The Best Street Food Master in the World

By KF Seetoh - Friday, Aug 02, 2013

The secret to his stunningly moreish Soto (spiced soup) can easily be attributed to the spices he uses. Any expert on this dish can figure out almost all the ingredients and spices used, even google can tell you at least half of it. The real magic here, however, is not the spices, but two (or at least two) very important tricks he had employed since the early 1970s. One, he fries up some fresh milkfish, blends them into a seafood umami paste and introduces it into his Soto equation. Two, he further and confidently reveals the real reason, and what he knows is the success behind his Soto – voted the best of Top 20 Street Food Masters 2013 by the World Street Congress (WSFC) recently – “it’s the Koya I use.”


Soto Ayam Ambengan Pak Sadi Asli came in at number one spot as the world’s Top 20 Street Food Masters decided by a committee behind the WSFC. Devour a set of this Soto in Jakarta and you’ll realise why. Although some of the best food minds in Indonesia readily agree on his standards, it is not just about food quality. It’s the value he brought to the nation’s food culture and the jobs he had created.
------------
▶ _What you need to do_:
[1] Write out the portion of the Soto article starting with "Soto Ayam Ambengan" and going on through "he had created.", word for word.
[2] Extend the article about the street food master past its final sentence.

▶ _Listed records_:
------------
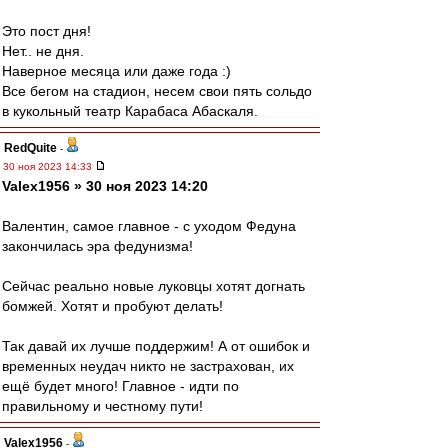
Это пост дня!
Нет.. не дня.
Наверное месяца или даже года :)
Все бегом на стадион, несем свои пять сольдо
в кукольный театр Карабаса Абаскаля.
RedQuite
-
30 ноя 2023 14:33
Valex1956 » 30 ноя 2023 14:20
Валентин, самое главное - с уходом Федуна
закончилась эра федунизма!
Сейчас реально новые луковцы хотят догнать
бомжей. Хотят и пробуют делать!
Так давай их лучше поддержим! А от ошибок и
временных неудач никто не застрахован, их
ещё будет много! Главное - идти по
правильному и честному пути!
Valex1956
-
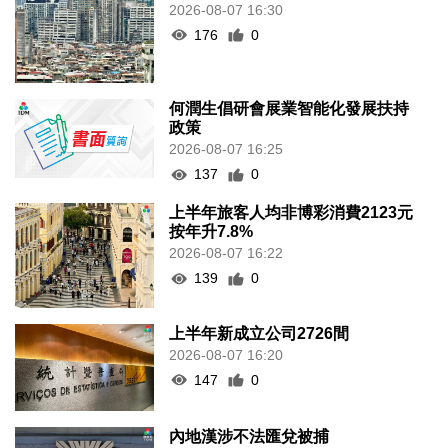
2026-08-07 16:30
176
0
何潤生倡研會展業智能化發展扶持
政策
2026-08-07 16:25
137
0
上半年旅客人均非博彩消費2123元
按年升7.8%
2026-08-07 16:22
139
0
上半年新成立公司2726間
2026-08-07 16:20
147
0
內地漢涉不法匯兌被捕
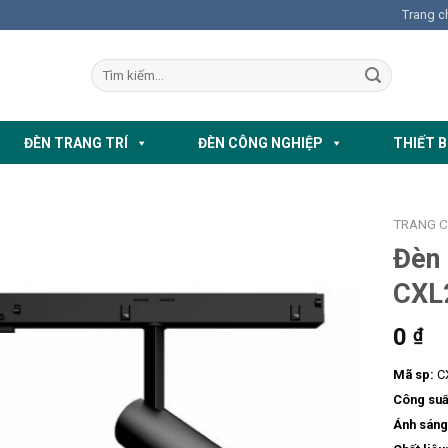
Trang c
ĐÈN TRANG TRÍ
ĐÈN CÔNG NGHIỆP
THIẾT B
TRANG 
Đèn
CXL
0
₫
Mã sp:
C
Công suấ
Ánh sáng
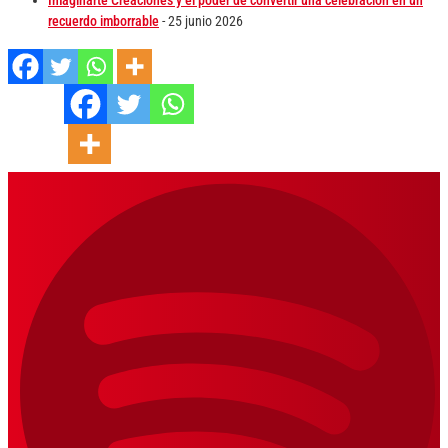
recuerdo imborrable
- 25 junio 2026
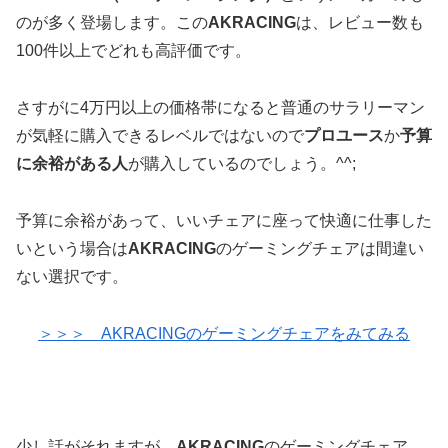
のが多く登場します。この
AKRACING
は、レビュー数も
100件以上でどれも高評価です。
さすがに4万円以上の価格帯になると普通のサラリーマン
が気軽に購入できるレベルではないので
プロユース
か
予算
に余裕がある人
が購入しているのでしょう。^^;
予算に余裕があって、いいチェアに座って快適に仕事した
いという場合は
AKRACING
のゲーミングチェアは間違い
ない選択です。
＞＞＞ AKRACINGのゲーミングチェアをみてみる
少し話がそれますが、
AKRACING
のゲーミングチェア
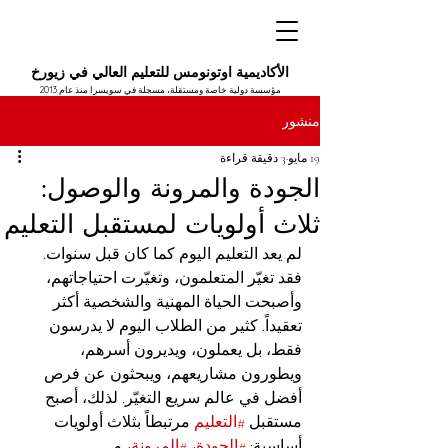
الأكاديمية اوتونومس للتعليم العالي في زيورخ
مؤسسة دولية خاصة ومستقلة، مسجلة في سويسرا منذ عام 2013
منشور
19 مايو
3 دقيقة قراءة
الجودة والمرونة والوصول:
ثلاث أولويات لمستقبل التعليم
لم يعد التعليم اليوم كما كان قبل سنوات. 
فقد تغيّر المتعلمون، وتغيّرت احتياجاتهم، 
وأصبحت الحياة المهنية والشخصية أكثر 
تعقيداً. كثير من الطلاب اليوم لا يدرسون 
فقط، بل يعملون، ويديرون أسرهم، 
ويطورون مشاريعهم، ويبحثون عن فرص 
أفضل في عالم سريع التغيّر. لذلك، أصبح 
مستقبل 
#التعليم
 مرتبطاً بثلاث أولويات 
أساسية: 
#الجودة
، 
#المرونة
، و 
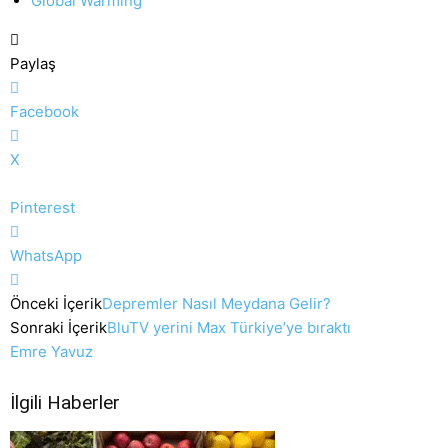
Global Warming
Paylaş
Facebook
X
Pinterest
WhatsApp
Önceki İçerik
Depremler Nasıl Meydana Gelir?
Sonraki İçerik
BluTV yerini Max Türkiye’ye bıraktı
Emre Yavuz
İlgili Haberler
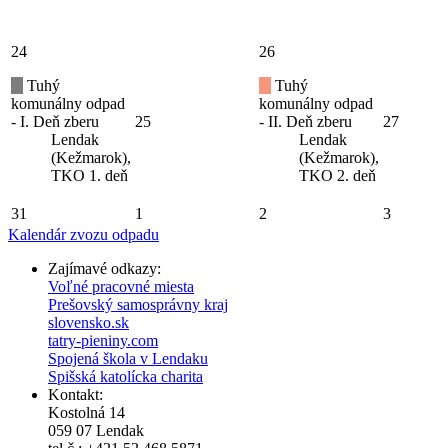
24
26
Tuhý
Tuhý
komunálny odpad
komunálny odpad
- I. Deň zberu
25
- II. Deň zberu
27
Lendak
Lendak
(Kežmarok),
(Kežmarok),
TKO 1. deň
TKO 2. deň
31
1
2
3
Kalendár zvozu odpadu
Zajímavé odkazy:
Voľné pracovné miesta
Prešovský samosprávny kraj
slovensko.sk
tatry-pieniny.com
Spojená škola v Lendaku
Spišská katolícka charita
Kontakt:
Kostolná 14
059 07 Lendak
------------
▶ _Answers by task_:
[1]
Soto Ayam Ambengan Pak Sadi Asli came in at number one spot as the world’s Top 20 Street Food Masters decided by a committee behind the WSFC. Devour a set of this Soto in Jakarta and you’ll realise why. Although some of the best food minds in Indonesia readily agree on his standards, it is not just about food quality. It’s the value he brought to the nation’s food culture and the jobs he had created.

[2]
With 15 outlets, owned by his family and franchise clients, Pak Sadi, 70 “but my ID says I’m 68 although I counted two more years” looks a good 10 years younger. This fascinating gentleman, nary educated, former farmer and untrained cook, winged it with gumption and logic. He created jobs, a culinary reputation for his country and opportunities for humble start up entrepreneurs. His shops and stalls (with his portrait as a logo), come in many forms – from kaki limas (push cart street stalls), cafes and food shops. He serves as an inspiration to a new breed of street food professionals and hawkers.


Pak Sadi with the “Koya magic powder “he uses on his soto ayam that earned him accolades from his countrymen.


Back to his “Koya” magic, it is a topping, looking like crushed roasted nuts, but is made of fried fragrant chopped garlic and crushed prawn crackers. That little humble and unassuming spoon of it sits atop the Soto and it transforms – lends a very comforting sensation which is heightened when you squeeze that wedge of lime in. Plus, it’s freeflow- you scoop as much of the Koya as you want, and they clear 10 kilos of this garlic cracker powder each day. You would feel like to pour all the Soto into the mouth after one spoonful.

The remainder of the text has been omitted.